As far as we are concerned, yeah there’s a definite difference between the audiences in the west, like Europe for example, and here in India or the rest of Asia.
Audiences abroad are very straightforward with you. If they like you, they really show it by picking up your albums or merch or even driving hours to watch your next gig.
If they don’t like your music they don’t bother with any of this stuff. Plus, for many of them, metal music is kind of ingrained in them, since it’s been around since the 70’s.
In India, people tend to be more ‘diplomatic’ haha, which is so typically Indian. No one wants to step on anyone else’s toes, so even terrible bands tend to have a fair number of ‘fans’.
You’ve had tremendous success over the years. How does it feel to be the first Indian metal band to have toured parts of Europe and play a full set at Wacken Open Air?
I guess you could call it success, but for us, it’s just something that we should’ve been doing a long time ago. I guess as a band coming from India, where it’s quite difficult to keep things going, it could be considered a success, but it really is just par for the course on a worldwide scale.
Sure, it feels great that we’ve managed to tour Europe as often as we have, but once we’re done with each tour, we start working on the next one.
We don’t like patting ourselves on the back after every tour because we know that we have eons to go before we actually take the band to the level we want it to get to.
If we manage to do it, that’s great. Job done. If we don’t, at least we’ll give it our best shot.
What is the future of Kryptos? And will you ever tour the UK?

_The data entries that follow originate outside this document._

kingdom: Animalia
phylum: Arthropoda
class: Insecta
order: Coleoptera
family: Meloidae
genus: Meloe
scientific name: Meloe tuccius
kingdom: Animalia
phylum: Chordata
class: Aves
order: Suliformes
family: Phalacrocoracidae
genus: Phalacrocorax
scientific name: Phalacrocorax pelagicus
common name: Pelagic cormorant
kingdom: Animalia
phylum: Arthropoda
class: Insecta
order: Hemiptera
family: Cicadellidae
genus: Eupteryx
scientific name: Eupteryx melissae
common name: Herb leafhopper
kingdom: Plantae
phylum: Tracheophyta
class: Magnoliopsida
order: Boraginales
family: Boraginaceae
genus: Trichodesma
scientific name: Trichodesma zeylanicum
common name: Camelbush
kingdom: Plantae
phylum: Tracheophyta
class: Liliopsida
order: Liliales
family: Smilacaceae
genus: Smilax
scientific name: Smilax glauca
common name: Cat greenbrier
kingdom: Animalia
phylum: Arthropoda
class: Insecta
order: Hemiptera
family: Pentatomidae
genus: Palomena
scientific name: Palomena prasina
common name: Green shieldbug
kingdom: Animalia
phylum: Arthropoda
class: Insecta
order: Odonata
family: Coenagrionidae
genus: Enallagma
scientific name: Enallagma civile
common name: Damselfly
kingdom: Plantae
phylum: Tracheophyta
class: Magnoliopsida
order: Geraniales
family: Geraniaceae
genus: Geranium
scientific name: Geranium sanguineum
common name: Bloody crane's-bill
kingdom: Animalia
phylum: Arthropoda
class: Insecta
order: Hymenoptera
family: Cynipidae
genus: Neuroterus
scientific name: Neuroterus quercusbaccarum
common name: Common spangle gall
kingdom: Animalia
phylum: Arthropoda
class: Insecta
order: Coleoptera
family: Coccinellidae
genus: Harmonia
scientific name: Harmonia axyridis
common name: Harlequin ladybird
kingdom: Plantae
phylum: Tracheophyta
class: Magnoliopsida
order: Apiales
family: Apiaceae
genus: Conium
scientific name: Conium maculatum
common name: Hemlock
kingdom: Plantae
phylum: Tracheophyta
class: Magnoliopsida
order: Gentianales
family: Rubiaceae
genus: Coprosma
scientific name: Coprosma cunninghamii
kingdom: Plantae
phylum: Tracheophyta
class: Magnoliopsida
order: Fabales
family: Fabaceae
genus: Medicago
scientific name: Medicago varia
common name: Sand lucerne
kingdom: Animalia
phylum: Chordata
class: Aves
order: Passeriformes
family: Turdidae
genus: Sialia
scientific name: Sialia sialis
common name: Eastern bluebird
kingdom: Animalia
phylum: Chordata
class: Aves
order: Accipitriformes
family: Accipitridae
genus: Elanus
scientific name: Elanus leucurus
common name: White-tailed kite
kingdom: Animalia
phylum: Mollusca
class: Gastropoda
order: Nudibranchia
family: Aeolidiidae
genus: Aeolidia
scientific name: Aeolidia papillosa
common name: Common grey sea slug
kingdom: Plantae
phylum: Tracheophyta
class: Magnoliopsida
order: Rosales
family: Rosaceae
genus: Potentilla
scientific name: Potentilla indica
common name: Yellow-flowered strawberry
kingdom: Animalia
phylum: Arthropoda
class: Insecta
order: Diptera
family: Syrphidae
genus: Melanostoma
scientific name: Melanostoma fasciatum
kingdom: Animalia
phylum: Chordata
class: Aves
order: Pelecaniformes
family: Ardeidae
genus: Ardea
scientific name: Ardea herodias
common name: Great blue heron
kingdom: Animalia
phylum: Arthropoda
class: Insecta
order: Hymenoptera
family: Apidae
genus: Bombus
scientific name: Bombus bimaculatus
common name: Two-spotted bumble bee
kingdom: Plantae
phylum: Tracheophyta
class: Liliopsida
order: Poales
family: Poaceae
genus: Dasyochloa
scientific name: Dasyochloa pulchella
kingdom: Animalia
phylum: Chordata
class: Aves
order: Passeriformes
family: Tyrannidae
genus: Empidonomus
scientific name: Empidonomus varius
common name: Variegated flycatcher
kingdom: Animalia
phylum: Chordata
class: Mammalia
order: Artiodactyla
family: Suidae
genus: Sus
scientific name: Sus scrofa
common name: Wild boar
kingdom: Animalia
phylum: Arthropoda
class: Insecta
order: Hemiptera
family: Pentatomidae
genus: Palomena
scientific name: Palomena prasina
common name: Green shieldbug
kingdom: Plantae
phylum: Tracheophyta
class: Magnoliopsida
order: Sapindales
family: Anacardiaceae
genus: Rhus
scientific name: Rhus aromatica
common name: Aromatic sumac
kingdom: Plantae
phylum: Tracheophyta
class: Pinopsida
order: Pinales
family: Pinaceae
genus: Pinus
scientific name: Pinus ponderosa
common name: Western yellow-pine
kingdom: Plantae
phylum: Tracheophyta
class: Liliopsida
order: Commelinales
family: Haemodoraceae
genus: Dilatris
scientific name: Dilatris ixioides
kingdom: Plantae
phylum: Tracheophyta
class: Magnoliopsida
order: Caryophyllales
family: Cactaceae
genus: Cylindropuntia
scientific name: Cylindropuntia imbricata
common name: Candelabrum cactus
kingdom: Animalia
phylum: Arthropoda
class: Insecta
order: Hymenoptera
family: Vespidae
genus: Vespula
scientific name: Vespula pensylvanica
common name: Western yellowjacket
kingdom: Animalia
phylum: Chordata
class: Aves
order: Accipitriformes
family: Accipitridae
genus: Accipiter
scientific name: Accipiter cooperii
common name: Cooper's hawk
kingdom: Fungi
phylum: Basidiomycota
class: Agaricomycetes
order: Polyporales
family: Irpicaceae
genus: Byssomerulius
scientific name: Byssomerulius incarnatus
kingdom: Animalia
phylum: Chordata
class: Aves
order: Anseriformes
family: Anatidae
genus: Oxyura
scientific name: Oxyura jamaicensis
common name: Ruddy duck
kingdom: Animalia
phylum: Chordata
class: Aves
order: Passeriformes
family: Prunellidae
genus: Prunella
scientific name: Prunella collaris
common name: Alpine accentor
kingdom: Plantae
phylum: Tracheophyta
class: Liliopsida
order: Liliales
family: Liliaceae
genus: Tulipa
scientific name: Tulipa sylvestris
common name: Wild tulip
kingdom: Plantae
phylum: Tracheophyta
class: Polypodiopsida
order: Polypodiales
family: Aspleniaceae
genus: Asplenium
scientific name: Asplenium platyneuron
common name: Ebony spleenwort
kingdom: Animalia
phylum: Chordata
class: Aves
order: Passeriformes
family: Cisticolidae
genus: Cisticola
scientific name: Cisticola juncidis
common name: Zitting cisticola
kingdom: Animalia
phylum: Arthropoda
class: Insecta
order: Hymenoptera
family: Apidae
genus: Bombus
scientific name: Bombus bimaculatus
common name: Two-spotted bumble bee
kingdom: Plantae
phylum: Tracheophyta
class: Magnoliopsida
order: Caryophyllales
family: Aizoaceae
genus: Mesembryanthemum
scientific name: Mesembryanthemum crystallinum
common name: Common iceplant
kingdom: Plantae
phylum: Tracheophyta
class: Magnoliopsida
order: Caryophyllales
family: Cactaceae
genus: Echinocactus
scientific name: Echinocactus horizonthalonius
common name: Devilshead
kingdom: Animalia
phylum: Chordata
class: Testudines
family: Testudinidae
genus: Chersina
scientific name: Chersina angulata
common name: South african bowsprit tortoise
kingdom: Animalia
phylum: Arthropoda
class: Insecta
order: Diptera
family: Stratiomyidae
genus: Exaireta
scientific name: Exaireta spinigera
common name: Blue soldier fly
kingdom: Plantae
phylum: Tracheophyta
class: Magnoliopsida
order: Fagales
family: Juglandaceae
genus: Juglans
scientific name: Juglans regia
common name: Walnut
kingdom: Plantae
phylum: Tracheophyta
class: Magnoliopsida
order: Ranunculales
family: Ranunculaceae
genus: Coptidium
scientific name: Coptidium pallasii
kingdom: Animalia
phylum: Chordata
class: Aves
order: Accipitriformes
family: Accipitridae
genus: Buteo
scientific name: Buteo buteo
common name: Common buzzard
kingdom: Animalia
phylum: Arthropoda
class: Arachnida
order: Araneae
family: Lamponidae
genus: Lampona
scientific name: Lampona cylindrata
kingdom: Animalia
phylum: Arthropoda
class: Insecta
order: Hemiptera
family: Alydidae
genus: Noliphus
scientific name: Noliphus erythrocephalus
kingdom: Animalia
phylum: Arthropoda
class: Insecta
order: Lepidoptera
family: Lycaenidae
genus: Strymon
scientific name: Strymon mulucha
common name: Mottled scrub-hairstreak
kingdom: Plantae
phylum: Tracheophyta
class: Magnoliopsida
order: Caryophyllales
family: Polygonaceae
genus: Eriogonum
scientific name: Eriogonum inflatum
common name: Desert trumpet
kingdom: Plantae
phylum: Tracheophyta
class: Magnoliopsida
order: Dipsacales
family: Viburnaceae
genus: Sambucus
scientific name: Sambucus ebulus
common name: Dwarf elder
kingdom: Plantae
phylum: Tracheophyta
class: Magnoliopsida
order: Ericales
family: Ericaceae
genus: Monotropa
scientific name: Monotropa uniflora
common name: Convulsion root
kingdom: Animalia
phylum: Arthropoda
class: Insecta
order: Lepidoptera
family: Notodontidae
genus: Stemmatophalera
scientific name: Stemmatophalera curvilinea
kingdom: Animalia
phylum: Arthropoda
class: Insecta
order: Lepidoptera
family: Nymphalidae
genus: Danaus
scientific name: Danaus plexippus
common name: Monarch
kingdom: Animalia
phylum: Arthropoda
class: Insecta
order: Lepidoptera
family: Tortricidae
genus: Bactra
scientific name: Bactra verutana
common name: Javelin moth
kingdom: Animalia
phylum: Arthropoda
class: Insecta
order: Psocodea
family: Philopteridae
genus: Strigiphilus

Right now we’re writing for our 5th album, which should be out later next year. We would love to tour the UK, but it depends on the offers we get. We did get some offers recently to come over there, but the finances just weren’t working out.
As you can imagine, touring costs a lot of money, so we have to be really careful when planning a tour abroad, because one false move could cripple us financially. But, yeah, the UK is on the cards in the near future, so we’ll get there eventually.
Any words of wisdom to those who wish to pursue a career in metal?
Yeah. Just don’t. Haha! Nah, just kidding. But, the bitter truth is it is extremely difficult to make a ‘career’ out of being in a metal band.
Even some of the biggest metal bands have regular day jobs, so it really isn’t all sex, drugs and rock n’ roll. Ok, maybe a bit, but you get the picture haha.
“In any case, if you really want to get your band somewhere, just give it all you got. It takes a lot of sacrifice and patience to keep a band going in this day and age.”
And most importantly, always remember to have fun while doing it.
Listen to the top 5 songs of Kryptos here:
Kryptos’ extraordinary musical talent clearly shows that Indian metal is very much alive and rocking! And it is pretty fair to say that music holds no cultural boundaries.
As we see the rise of Western influences in the Indian music industry – both pop and urban rise at a parallel rate to metal, whether it be recognised as mainstream or not.